• YOUR TASK
Find every line in the data below that contains the word "Elena", and copy each of those lines in full.

• DATA TO USE

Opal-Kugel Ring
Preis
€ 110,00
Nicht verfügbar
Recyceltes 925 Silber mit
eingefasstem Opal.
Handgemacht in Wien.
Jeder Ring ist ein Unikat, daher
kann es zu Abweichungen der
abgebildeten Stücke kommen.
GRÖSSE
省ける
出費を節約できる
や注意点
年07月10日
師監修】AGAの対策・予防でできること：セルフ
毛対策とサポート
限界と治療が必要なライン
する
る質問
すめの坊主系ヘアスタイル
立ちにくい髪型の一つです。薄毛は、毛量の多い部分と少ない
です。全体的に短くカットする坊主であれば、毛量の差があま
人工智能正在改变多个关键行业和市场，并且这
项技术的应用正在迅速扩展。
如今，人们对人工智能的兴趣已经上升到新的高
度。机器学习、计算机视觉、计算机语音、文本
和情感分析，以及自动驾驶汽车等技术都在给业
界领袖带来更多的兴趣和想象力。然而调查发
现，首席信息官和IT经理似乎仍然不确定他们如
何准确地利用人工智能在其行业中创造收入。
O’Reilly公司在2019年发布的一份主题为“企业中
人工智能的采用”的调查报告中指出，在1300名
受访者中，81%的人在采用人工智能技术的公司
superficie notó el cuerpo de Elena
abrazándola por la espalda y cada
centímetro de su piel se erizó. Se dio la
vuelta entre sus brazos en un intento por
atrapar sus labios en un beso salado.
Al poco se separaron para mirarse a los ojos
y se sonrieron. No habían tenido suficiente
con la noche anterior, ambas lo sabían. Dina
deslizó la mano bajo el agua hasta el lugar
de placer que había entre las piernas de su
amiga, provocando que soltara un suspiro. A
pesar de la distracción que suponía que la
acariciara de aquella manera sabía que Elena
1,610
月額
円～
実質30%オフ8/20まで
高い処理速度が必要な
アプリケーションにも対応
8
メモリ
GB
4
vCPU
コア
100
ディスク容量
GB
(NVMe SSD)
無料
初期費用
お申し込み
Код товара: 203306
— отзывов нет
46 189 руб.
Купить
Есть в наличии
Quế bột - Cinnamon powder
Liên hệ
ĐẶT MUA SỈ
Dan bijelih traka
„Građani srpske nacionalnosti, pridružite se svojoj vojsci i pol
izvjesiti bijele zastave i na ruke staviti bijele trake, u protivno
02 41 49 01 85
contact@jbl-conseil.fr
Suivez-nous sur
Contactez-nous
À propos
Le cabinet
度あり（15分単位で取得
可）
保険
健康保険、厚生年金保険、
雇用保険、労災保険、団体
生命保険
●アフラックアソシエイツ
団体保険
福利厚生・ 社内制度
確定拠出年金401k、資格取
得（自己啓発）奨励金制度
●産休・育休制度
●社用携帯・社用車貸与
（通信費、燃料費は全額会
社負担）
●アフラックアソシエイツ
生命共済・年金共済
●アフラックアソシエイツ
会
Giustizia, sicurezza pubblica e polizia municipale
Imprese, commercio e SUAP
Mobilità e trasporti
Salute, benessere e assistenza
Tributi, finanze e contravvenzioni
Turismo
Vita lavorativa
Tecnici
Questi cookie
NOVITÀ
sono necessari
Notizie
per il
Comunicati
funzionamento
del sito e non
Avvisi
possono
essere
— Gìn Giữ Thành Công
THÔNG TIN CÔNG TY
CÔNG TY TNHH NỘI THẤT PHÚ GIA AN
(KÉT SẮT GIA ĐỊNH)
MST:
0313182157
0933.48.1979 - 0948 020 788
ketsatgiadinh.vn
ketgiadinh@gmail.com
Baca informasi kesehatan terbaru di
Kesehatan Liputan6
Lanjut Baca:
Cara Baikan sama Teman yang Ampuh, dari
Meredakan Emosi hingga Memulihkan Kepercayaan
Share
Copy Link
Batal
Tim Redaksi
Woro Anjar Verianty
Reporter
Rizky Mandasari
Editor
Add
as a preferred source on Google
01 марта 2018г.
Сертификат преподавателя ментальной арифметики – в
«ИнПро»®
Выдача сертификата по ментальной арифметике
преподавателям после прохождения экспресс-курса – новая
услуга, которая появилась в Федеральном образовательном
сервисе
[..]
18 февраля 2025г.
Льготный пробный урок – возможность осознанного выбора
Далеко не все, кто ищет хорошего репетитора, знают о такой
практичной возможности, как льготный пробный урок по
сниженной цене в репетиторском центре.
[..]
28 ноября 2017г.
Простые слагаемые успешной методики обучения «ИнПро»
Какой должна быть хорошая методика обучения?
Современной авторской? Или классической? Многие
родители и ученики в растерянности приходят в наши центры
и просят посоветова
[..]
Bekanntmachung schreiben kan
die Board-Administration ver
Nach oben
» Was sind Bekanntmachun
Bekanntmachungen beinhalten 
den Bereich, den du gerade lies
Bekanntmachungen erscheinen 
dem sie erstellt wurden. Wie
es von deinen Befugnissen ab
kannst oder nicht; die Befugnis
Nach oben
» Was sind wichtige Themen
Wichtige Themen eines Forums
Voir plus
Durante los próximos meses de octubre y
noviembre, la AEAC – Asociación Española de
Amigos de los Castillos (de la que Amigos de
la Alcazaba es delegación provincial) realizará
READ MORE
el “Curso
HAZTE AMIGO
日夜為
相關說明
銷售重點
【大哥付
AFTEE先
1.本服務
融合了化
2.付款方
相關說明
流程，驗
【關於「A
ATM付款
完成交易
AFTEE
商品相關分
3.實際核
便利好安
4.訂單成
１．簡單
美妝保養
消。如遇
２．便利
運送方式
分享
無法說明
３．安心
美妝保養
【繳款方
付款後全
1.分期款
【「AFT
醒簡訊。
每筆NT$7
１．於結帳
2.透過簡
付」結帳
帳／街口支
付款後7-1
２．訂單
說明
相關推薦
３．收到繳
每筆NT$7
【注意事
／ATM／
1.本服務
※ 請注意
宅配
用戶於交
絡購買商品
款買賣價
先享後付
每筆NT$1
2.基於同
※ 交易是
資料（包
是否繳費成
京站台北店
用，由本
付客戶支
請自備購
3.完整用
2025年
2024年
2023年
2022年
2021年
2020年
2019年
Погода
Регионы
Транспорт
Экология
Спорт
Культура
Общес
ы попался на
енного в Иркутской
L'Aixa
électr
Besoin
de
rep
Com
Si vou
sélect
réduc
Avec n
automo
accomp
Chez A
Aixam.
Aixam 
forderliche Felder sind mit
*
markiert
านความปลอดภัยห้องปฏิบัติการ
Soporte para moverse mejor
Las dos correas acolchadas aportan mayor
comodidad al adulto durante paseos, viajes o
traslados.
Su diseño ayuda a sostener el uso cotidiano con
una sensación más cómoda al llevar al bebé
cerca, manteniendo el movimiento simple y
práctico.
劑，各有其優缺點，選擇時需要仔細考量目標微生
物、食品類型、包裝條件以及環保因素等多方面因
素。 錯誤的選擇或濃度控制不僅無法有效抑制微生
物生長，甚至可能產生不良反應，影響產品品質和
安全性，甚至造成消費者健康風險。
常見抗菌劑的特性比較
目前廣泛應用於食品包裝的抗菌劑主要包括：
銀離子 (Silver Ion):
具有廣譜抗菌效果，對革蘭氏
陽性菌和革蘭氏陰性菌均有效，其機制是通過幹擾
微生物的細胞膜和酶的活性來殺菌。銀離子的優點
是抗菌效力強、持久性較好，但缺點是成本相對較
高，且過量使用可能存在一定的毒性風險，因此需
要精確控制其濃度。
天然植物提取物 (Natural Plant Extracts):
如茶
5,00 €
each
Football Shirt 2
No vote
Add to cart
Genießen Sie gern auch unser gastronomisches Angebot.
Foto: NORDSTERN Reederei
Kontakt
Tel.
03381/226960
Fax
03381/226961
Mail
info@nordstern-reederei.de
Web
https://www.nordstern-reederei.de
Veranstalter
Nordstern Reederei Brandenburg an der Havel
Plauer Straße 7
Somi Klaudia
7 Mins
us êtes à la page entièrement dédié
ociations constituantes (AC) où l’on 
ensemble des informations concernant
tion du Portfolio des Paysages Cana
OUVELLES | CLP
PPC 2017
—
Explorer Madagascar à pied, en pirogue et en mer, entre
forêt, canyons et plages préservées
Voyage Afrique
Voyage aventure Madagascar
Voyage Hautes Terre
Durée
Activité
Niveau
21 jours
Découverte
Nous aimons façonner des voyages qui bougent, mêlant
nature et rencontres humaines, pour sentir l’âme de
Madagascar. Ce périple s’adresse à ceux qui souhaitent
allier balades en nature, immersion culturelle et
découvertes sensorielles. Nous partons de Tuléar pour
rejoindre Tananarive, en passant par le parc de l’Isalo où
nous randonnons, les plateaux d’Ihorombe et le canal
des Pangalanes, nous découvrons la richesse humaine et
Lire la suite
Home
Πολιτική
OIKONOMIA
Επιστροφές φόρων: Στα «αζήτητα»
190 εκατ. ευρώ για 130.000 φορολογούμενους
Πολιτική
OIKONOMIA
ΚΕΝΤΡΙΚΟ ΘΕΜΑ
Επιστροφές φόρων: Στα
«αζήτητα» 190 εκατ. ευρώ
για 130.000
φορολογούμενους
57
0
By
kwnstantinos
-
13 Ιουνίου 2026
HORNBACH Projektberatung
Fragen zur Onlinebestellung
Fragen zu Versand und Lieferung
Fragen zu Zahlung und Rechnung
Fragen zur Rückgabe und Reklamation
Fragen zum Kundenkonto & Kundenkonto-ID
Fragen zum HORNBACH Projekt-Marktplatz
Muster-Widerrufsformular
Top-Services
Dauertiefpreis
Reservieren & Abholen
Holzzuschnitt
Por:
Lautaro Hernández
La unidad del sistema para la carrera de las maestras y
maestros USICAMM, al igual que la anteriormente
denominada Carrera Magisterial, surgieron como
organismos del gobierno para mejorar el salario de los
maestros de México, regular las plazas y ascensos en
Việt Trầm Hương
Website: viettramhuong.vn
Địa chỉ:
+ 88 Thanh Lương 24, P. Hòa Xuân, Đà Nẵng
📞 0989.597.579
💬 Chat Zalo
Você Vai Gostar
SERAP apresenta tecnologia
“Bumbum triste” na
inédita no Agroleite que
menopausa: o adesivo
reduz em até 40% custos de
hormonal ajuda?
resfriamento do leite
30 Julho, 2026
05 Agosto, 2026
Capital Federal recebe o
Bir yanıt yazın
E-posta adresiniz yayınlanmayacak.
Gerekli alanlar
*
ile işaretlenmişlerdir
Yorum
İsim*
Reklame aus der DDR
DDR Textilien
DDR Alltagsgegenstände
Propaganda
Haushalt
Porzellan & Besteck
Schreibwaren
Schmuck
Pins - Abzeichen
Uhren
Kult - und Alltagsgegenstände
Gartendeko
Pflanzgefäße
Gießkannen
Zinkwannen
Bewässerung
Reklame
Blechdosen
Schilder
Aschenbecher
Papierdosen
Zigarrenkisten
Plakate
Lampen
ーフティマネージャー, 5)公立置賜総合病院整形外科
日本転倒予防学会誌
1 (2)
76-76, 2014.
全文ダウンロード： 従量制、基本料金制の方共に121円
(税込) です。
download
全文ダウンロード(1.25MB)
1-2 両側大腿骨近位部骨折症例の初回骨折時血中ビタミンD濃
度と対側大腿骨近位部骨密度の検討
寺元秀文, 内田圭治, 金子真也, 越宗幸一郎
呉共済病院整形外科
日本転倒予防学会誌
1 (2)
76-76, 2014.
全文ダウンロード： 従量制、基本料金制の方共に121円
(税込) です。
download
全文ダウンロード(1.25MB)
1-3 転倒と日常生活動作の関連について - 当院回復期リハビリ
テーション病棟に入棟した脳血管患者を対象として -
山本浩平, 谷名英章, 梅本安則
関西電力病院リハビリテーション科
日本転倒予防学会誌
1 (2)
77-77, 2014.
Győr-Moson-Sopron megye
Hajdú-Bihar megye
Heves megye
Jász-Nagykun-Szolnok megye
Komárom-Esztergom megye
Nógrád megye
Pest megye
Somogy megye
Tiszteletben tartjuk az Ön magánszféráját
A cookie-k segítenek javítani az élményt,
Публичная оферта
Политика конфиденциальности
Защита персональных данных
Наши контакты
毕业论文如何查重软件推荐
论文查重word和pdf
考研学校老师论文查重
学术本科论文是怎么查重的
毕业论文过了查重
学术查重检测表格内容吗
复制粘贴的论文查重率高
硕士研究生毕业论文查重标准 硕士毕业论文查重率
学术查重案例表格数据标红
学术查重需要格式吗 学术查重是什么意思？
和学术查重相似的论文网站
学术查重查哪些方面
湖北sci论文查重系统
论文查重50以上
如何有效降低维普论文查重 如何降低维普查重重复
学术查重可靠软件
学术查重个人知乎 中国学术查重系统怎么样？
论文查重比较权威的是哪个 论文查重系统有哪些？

• RESULT
superficie notó el cuerpo de Elena
acariciara de aquella manera sabía que Elena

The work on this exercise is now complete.